═════ PROVIDED DATA
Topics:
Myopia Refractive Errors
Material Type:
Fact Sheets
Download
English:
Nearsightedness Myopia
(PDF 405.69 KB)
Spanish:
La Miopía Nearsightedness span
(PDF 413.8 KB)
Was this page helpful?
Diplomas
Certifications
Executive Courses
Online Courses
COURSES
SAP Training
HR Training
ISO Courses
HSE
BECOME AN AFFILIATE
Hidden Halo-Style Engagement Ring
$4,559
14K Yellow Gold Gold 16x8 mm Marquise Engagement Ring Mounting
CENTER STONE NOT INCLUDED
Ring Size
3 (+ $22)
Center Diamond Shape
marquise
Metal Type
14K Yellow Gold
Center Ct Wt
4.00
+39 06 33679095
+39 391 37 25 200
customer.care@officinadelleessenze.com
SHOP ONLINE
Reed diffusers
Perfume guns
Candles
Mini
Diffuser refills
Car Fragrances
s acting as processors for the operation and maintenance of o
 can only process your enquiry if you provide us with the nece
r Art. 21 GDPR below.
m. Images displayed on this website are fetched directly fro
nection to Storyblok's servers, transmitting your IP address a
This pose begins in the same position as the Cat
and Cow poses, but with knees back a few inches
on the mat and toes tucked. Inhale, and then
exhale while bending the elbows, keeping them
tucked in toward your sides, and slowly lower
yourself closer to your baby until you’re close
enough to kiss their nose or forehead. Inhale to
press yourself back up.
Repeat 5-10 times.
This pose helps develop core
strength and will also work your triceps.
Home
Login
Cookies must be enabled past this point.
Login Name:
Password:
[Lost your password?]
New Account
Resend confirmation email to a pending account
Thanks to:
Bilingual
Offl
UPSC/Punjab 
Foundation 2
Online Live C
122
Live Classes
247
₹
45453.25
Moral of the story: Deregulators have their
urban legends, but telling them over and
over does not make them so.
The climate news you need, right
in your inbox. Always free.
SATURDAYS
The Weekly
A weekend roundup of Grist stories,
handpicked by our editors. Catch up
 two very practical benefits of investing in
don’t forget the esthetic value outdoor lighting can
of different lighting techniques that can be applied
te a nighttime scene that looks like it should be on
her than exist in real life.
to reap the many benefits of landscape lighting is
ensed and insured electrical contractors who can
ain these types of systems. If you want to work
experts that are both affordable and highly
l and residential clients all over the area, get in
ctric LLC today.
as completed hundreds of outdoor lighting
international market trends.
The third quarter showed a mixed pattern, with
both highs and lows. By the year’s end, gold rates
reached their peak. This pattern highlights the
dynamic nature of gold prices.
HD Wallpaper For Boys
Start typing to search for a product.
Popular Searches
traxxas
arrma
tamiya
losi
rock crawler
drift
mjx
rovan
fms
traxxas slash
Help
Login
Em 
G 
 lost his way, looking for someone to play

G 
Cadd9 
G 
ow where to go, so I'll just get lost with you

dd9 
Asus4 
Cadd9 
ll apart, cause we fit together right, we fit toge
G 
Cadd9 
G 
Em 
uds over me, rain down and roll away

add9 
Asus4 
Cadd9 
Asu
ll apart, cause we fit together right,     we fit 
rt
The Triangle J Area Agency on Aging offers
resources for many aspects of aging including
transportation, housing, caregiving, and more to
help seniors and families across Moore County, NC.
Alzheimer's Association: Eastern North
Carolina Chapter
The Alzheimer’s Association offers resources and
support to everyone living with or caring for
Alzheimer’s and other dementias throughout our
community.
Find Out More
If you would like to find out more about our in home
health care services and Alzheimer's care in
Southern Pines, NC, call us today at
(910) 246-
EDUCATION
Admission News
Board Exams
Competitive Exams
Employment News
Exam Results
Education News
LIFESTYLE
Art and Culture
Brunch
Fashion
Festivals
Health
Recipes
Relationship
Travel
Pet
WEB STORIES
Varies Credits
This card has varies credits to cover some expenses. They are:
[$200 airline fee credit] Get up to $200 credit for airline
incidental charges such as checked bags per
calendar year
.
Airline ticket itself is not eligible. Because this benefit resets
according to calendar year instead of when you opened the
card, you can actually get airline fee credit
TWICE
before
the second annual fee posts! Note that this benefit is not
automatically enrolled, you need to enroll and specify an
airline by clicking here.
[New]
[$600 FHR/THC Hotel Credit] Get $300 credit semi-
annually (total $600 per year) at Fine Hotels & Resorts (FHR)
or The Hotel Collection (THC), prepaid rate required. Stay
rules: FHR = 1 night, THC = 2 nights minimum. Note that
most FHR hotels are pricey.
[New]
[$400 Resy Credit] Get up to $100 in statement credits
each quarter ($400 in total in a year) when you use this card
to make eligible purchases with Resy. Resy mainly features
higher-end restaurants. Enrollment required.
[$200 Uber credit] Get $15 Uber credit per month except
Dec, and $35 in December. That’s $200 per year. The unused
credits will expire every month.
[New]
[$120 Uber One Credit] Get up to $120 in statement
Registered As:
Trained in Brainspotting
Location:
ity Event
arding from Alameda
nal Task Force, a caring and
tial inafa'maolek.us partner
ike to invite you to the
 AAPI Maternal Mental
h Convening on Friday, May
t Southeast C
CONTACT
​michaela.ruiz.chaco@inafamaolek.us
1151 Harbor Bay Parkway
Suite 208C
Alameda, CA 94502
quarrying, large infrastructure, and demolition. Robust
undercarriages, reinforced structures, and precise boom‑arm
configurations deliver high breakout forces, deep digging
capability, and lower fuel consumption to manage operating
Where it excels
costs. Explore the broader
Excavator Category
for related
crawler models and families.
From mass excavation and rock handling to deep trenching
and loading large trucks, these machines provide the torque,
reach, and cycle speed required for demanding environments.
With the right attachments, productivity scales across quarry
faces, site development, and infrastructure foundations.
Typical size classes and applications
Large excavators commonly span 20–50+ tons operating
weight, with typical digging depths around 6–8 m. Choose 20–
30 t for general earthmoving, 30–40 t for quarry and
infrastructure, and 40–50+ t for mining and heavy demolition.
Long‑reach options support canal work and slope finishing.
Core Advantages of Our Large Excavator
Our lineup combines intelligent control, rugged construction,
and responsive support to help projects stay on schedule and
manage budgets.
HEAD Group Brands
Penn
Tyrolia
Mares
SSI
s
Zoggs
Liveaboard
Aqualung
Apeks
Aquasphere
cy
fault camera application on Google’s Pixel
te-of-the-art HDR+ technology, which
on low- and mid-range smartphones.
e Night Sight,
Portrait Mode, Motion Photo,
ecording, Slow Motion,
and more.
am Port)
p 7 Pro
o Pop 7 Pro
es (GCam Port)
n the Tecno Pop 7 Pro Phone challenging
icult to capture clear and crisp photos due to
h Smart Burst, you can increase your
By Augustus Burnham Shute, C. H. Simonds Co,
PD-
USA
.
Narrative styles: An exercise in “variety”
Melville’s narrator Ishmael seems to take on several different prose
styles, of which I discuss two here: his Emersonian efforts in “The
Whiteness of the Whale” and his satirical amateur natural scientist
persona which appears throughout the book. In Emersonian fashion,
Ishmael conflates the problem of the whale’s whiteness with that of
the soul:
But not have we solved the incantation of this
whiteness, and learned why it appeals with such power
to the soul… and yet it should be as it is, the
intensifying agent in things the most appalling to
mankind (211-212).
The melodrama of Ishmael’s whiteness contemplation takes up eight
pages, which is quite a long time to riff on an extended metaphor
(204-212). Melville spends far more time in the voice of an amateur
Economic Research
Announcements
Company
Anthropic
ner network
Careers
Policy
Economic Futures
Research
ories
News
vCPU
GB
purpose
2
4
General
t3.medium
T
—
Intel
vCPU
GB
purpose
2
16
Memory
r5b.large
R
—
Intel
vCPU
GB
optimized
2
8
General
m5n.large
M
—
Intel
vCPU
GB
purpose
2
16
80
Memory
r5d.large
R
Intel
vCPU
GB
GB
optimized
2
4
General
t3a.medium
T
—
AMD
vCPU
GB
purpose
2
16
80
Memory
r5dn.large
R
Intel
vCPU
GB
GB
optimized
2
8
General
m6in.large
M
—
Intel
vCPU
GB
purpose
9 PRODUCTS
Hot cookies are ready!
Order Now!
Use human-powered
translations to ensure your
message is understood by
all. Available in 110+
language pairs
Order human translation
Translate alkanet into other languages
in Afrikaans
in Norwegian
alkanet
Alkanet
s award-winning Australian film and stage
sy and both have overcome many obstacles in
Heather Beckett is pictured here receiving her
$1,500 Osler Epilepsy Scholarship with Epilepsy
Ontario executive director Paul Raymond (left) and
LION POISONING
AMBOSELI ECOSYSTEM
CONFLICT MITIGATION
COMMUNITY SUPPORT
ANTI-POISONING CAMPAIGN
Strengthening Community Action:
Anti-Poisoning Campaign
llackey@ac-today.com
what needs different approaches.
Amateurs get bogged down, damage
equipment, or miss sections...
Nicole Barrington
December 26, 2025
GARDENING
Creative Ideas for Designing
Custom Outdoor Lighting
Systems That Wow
══════════
DIRECTIVE —
Can you reproduce everything in the records, from the very start down to the line containing "Hidden Halo-Style Engagement Ring", with that line included and every line copied word for word?

TASK RESPONSE —
Topics:
Myopia Refractive Errors
Material Type:
Fact Sheets
Download
English:
Nearsightedness Myopia
(PDF 405.69 KB)
Spanish:
La Miopía Nearsightedness span
(PDF 413.8 KB)
Was this page helpful?
Diplomas
Certifications
Executive Courses
Online Courses
COURSES
SAP Training
HR Training
ISO Courses
HSE
BECOME AN AFFILIATE
Hidden Halo-Style Engagement Ring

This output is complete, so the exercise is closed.